--- Exercise input Enclosed Below ---
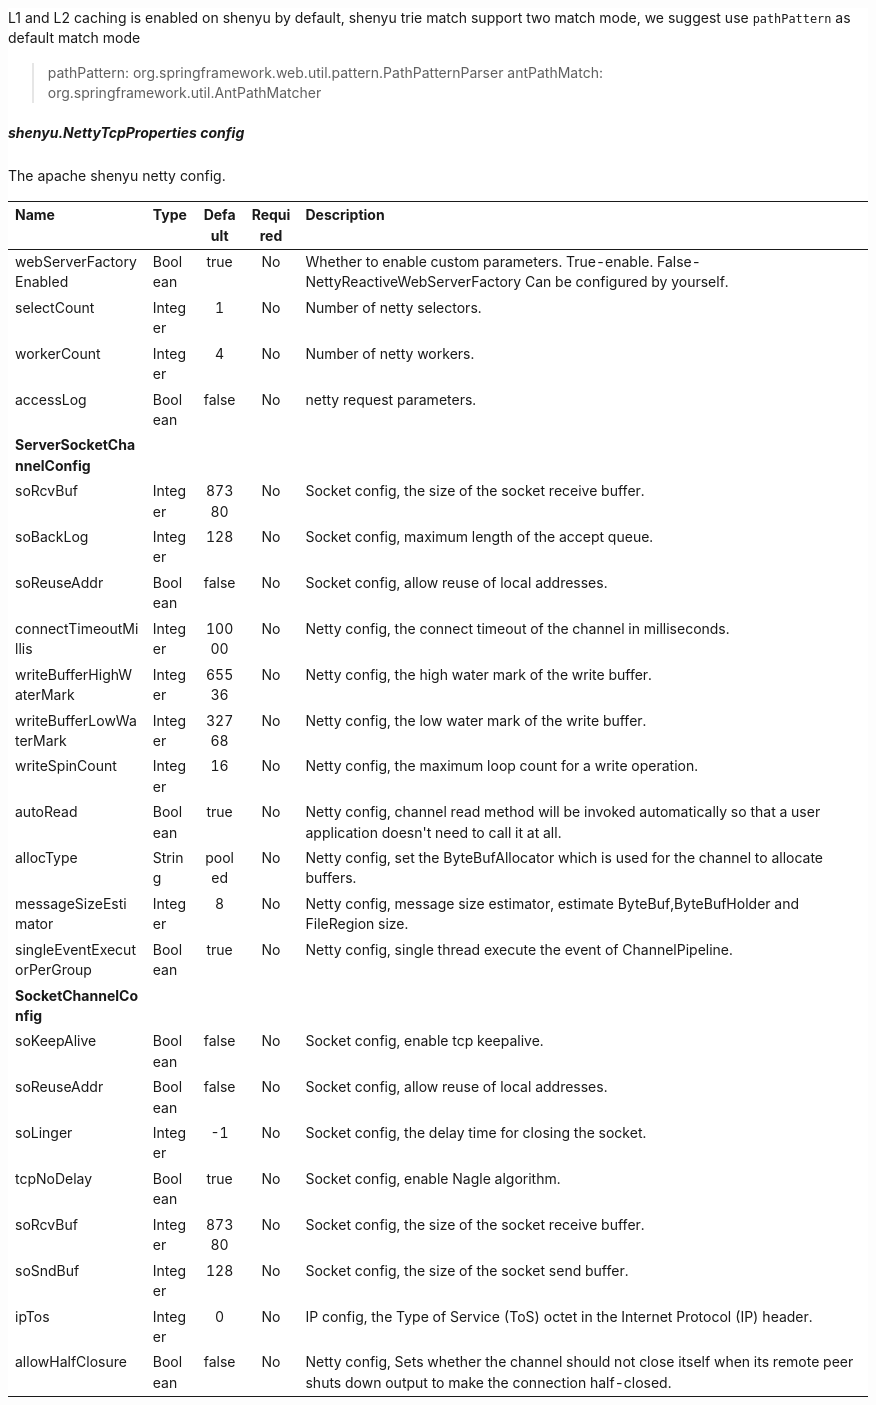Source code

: L1 and L2 caching is enabled on shenyu by default,
shenyu trie match support two match mode, we suggest use `pathPattern` as default match mode

> pathPattern: org.springframework.web.util.pattern.PathPatternParser
> antPathMatch: org.springframework.util.AntPathMatcher



##### shenyu.NettyTcpProperties config

The apache shenyu netty config.

| Name                          | Type    | Default | Required | Description                                                                                                                               |
|:------------------------------|:--------|:-------:|:--------:|:------------------------------------------------------------------------------------------------------------------------------------------|
| webServerFactoryEnabled       | Boolean |  true   |    No    | Whether to enable custom parameters. True-enable. False-NettyReactiveWebServerFactory Can be configured by yourself.                      |
| selectCount                   | Integer |    1    |    No    | Number of netty selectors.                                                                                                                |
| workerCount                   | Integer |    4    |    No    | Number of netty workers.                                                                                                                  |
| accessLog                     | Boolean |  false  |    No    | netty request parameters.                                                                                                                 |
| **ServerSocketChannelConfig** |         |         |          |                                                                                                                                           |
| soRcvBuf                      | Integer |  87380  |    No    | Socket config, the size of the socket receive buffer.                                                                                     |
| soBackLog                     | Integer |   128   |    No    | Socket config, maximum length of the accept queue.                                                                                        |
| soReuseAddr                   | Boolean |  false  |    No    | Socket config, allow reuse of local addresses.                                                                                            |
| connectTimeoutMillis          | Integer |  10000  |    No    | Netty config, the connect timeout of the channel in milliseconds.                                                                         |
| writeBufferHighWaterMark      | Integer |  65536  |    No    | Netty config, the high water mark of the write buffer.                                                                                    |
| writeBufferLowWaterMark       | Integer |  32768  |    No    | Netty config, the low water mark of the write buffer.                                                                                     |
| writeSpinCount                | Integer |   16    |    No    | Netty config, the maximum loop count for a write operation.                                                                               |
| autoRead                      | Boolean |  true   |    No    | Netty config,  channel read method will be invoked automatically so that a user application doesn't need to call it at all.               |
| allocType                     | String  | pooled  |    No    | Netty config, set the ByteBufAllocator which is used for the channel to allocate buffers.                                                 |
| messageSizeEstimator          | Integer |    8    |    No    | Netty config, message size estimator, estimate ByteBuf,ByteBufHolder and FileRegion size.                                                 |
| singleEventExecutorPerGroup   | Boolean |  true   |    No    | Netty config, single thread execute the event of ChannelPipeline.                                                                         |
| **SocketChannelConfig**       |         |         |          |                                                                                                                                           |
| soKeepAlive                   | Boolean |  false  |    No    | Socket config, enable tcp keepalive.                                                                                                      |
| soReuseAddr                   | Boolean |  false  |    No    | Socket config, allow reuse of local addresses.                                                                                            |
| soLinger                      | Integer |   -1    |    No    | Socket config, the delay time for closing the socket.                                                                                     |
| tcpNoDelay                    | Boolean |  true   |    No    | Socket config, enable Nagle algorithm.                                                                                                    |
| soRcvBuf                      | Integer |  87380  |    No    | Socket config, the size of the socket receive buffer.                                                                                     |
| soSndBuf                      | Integer |   128   |    No    | Socket config, the size of the socket send buffer.                                                                                        |
| ipTos                         | Integer |    0    |    No    | IP config, the Type of Service (ToS) octet in the Internet Protocol (IP) header.                                                          |
| allowHalfClosure              | Boolean |  false  |    No    | Netty config, Sets whether the channel should not close itself when its remote peer shuts down output to make the connection half-closed. |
--- End of Enclosed Exercise input ---
:: Problem to solve ::
Please give an exact copy of the lines above, beginning with the line containing "config, the connect" and running through the line containing "Netty config, message", and of no other lines.

:: Result for this exercise ::
| connectTimeoutMillis          | Integer |  10000  |    No    | Netty config, the connect timeout of the channel in milliseconds.                                                                         |
| writeBufferHighWaterMark      | Integer |  65536  |    No    | Netty config, the high water mark of the write buffer.                                                                                    |
| writeBufferLowWaterMark       | Integer |  32768  |    No    | Netty config, the low water mark of the write buffer.                                                                                     |
| writeSpinCount                | Integer |   16    |    No    | Netty config, the maximum loop count for a write operation.                                                                               |
| autoRead                      | Boolean |  true   |    No    | Netty config,  channel read method will be invoked automatically so that a user application doesn't need to call it at all.               |
| allocType                     | String  | pooled  |    No    | Netty config, set the ByteBufAllocator which is used for the channel to allocate buffers.                                                 |
| messageSizeEstimator          | Integer |    8    |    No    | Netty config, message size estimator, estimate ByteBuf,ByteBufHolder and FileRegion size.                                                 |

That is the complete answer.